Source data
>>

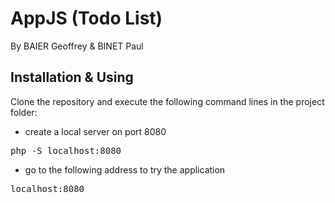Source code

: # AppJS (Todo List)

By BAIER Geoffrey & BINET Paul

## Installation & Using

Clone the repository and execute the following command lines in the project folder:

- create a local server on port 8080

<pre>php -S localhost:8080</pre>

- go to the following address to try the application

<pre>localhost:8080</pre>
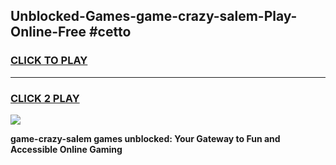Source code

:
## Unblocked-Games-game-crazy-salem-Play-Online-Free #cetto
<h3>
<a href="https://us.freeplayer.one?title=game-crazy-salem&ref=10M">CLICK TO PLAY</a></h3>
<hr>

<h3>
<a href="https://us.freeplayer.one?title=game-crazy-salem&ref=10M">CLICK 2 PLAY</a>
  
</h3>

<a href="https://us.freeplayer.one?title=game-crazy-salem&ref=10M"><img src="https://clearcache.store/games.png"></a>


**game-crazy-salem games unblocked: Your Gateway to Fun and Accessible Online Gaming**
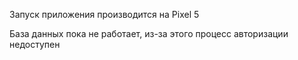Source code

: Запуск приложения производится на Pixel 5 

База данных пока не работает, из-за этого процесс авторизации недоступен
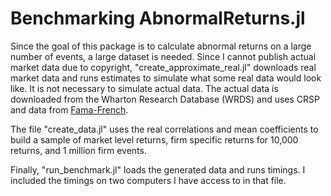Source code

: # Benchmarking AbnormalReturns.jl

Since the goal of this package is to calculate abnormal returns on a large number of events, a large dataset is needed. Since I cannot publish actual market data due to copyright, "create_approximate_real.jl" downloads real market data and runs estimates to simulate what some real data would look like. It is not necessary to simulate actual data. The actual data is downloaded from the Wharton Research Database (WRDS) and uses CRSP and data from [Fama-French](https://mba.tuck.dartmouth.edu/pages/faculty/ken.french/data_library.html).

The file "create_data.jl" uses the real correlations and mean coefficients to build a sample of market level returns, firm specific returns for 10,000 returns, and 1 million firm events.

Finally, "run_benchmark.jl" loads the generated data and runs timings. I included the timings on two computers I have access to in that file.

<<
>>

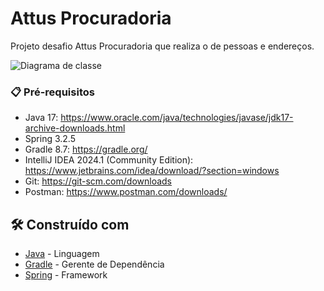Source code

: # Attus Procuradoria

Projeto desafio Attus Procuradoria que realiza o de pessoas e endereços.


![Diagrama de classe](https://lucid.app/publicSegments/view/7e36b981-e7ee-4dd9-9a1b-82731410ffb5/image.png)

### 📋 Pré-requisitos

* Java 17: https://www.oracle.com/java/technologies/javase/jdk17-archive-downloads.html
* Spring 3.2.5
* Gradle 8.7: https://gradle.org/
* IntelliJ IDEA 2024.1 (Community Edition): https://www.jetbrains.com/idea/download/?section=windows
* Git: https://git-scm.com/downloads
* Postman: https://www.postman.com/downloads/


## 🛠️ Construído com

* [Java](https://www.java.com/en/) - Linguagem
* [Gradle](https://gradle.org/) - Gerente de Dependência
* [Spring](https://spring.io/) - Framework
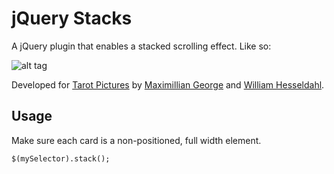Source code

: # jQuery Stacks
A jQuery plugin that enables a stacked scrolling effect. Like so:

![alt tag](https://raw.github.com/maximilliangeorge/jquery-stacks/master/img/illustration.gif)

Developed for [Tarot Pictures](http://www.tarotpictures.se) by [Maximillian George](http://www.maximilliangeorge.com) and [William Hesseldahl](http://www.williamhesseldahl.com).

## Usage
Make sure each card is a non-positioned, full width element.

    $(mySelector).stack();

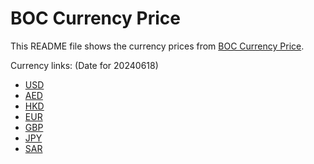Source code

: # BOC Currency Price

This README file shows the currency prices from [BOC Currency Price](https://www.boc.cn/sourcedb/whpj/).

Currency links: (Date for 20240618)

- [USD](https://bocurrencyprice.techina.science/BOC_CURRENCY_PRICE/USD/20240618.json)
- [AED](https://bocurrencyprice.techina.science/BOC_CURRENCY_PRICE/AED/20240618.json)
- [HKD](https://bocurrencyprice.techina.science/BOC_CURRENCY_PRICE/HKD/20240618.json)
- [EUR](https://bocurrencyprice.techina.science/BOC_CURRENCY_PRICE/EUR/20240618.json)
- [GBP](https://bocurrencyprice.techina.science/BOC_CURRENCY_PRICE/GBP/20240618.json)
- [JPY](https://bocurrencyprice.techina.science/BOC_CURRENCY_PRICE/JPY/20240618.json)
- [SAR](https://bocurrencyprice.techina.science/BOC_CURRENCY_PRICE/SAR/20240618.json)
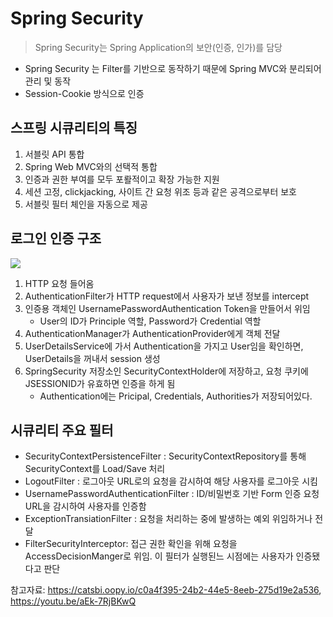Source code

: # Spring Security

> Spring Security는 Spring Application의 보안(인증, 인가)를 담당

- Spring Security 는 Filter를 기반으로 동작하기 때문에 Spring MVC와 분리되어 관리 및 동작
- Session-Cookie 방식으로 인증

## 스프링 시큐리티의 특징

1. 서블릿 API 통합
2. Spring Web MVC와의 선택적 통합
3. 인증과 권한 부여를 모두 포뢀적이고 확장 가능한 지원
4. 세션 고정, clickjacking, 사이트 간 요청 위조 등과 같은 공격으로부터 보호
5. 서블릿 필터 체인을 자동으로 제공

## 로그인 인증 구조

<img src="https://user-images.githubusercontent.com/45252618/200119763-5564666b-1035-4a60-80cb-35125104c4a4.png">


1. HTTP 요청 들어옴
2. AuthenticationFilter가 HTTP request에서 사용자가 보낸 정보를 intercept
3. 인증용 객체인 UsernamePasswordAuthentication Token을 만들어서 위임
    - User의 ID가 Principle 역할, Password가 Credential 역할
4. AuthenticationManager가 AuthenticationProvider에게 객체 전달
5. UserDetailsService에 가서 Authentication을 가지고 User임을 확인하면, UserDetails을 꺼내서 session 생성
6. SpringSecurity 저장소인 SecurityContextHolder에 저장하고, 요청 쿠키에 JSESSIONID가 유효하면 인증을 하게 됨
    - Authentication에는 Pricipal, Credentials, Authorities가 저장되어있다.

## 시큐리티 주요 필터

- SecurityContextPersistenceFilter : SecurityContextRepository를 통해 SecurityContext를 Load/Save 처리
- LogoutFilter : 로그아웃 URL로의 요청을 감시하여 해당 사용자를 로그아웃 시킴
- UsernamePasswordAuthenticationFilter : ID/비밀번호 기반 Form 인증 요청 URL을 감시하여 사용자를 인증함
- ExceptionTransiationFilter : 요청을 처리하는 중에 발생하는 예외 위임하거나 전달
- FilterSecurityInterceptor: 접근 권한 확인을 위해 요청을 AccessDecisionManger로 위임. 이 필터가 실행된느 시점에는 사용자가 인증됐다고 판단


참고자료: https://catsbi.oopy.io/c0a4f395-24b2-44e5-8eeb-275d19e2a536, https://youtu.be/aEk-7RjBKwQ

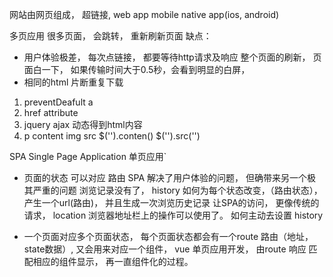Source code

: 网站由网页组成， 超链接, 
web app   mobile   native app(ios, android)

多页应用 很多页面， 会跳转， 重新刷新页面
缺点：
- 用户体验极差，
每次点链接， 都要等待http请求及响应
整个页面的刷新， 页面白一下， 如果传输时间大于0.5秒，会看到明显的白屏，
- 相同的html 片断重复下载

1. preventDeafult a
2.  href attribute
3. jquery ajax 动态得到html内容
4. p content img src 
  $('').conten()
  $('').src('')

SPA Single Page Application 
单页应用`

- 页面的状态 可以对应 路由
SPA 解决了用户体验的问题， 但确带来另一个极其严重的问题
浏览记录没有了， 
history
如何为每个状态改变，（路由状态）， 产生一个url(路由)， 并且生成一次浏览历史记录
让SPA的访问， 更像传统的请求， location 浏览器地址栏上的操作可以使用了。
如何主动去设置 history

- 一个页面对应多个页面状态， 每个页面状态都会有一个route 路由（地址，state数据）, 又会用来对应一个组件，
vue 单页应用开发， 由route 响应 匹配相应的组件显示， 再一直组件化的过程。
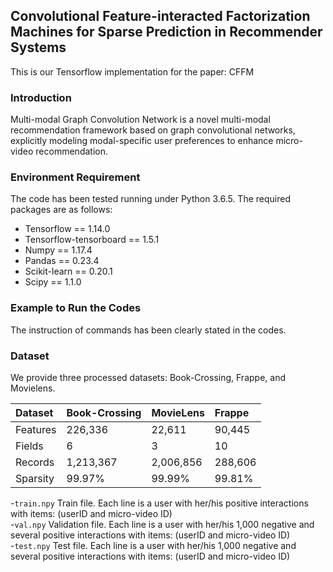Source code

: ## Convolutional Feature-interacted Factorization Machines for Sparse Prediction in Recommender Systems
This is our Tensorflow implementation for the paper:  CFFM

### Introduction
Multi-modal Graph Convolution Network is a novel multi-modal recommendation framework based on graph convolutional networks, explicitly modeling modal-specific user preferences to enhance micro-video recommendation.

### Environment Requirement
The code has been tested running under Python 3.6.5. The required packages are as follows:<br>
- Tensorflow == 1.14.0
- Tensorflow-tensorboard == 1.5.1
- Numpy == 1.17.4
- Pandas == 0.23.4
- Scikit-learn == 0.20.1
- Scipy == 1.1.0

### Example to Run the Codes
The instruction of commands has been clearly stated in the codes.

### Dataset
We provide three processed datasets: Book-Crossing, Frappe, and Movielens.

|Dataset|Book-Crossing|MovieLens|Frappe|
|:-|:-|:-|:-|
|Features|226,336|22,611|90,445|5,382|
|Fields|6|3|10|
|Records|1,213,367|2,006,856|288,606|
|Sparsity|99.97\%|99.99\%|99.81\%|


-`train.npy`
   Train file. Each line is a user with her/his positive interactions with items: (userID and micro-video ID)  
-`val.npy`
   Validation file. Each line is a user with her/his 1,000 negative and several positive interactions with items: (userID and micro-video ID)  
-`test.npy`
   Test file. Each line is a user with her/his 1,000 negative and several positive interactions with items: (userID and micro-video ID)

<<
>>

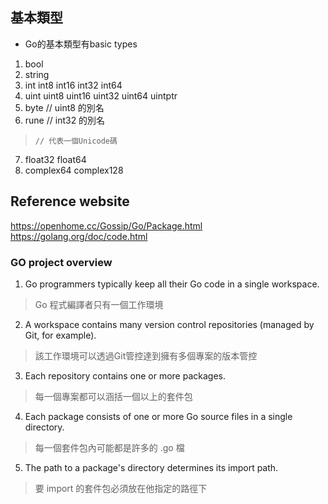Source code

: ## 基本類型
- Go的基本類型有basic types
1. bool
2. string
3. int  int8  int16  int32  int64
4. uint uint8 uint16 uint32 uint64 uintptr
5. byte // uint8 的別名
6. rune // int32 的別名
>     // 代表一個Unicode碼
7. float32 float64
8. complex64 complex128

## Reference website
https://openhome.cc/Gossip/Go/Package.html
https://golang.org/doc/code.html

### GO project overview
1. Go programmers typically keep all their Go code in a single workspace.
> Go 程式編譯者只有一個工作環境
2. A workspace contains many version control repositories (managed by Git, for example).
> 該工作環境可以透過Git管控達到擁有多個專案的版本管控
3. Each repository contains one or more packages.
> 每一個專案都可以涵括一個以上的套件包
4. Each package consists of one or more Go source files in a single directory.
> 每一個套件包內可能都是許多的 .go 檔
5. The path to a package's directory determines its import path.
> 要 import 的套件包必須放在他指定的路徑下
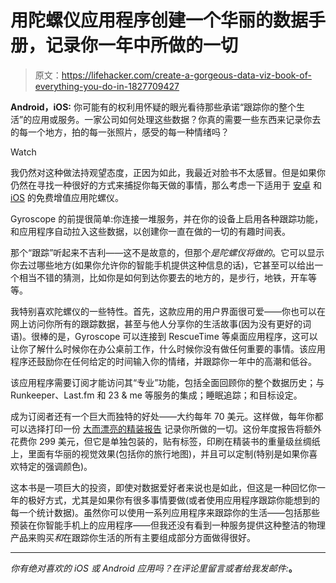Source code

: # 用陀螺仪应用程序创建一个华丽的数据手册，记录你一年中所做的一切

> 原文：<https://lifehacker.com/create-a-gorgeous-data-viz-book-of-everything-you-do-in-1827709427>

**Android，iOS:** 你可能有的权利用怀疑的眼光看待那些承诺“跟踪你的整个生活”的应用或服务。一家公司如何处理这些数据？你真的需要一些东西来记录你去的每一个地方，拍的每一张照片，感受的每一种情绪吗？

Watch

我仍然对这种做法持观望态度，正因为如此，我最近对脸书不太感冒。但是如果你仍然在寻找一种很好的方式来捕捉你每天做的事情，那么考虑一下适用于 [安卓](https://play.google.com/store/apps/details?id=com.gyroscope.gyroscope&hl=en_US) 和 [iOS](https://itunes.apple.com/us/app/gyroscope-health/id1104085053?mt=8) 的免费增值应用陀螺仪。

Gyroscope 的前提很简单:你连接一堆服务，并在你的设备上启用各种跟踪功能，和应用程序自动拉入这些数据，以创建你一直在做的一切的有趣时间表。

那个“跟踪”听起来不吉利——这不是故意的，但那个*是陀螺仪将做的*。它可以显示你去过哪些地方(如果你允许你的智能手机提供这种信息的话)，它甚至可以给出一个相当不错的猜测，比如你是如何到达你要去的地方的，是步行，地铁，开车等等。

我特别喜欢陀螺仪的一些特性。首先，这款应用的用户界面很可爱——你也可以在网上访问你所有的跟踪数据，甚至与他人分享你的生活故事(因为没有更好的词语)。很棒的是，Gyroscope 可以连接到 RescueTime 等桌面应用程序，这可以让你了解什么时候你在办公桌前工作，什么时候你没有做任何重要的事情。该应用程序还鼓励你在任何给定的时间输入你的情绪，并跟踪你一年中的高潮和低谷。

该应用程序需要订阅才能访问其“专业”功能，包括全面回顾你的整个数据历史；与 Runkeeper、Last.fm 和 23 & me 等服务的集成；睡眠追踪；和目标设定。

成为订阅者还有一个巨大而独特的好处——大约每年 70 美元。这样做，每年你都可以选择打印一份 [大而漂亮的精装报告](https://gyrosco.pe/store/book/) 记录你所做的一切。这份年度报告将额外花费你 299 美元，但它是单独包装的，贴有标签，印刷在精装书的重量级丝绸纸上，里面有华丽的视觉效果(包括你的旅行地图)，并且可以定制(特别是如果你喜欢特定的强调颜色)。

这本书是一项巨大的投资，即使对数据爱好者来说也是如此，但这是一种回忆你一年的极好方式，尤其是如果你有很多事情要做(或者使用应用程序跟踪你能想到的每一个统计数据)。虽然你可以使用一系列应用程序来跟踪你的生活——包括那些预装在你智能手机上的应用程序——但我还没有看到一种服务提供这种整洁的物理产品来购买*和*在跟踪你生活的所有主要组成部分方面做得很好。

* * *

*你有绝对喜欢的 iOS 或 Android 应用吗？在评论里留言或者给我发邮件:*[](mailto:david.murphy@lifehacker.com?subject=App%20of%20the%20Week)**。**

<<

Work order
Within the listing above, the stretch from the line with "1. preventDeafult a" down to the line with "### Example to Run the Codes" is to be given again exactly, end lines included and pictures excluded.

Answer to this task
1. preventDeafult a
2.  href attribute
3. jquery ajax 动态得到html内容
4. p content img src 
  $('').conten()
  $('').src('')

SPA Single Page Application 
单页应用`

- 页面的状态 可以对应 路由
SPA 解决了用户体验的问题， 但确带来另一个极其严重的问题
浏览记录没有了， 
history
如何为每个状态改变，（路由状态）， 产生一个url(路由)， 并且生成一次浏览历史记录
让SPA的访问， 更像传统的请求， location 浏览器地址栏上的操作可以使用了。
如何主动去设置 history

- 一个页面对应多个页面状态， 每个页面状态都会有一个route 路由（地址，state数据）, 又会用来对应一个组件，
vue 单页应用开发， 由route 响应 匹配相应的组件显示， 再一直组件化的过程。
Source code

: ## Convolutional Feature-interacted Factorization Machines for Sparse Prediction in Recommender Systems
This is our Tensorflow implementation for the paper:  CFFM

### Introduction
Multi-modal Graph Convolution Network is a novel multi-modal recommendation framework based on graph convolutional networks, explicitly modeling modal-specific user preferences to enhance micro-video recommendation.

### Environment Requirement
The code has been tested running under Python 3.6.5. The required packages are as follows:<br>
- Tensorflow == 1.14.0
- Tensorflow-tensorboard == 1.5.1
- Numpy == 1.17.4
- Pandas == 0.23.4
- Scikit-learn == 0.20.1
- Scipy == 1.1.0

### Example to Run the Codes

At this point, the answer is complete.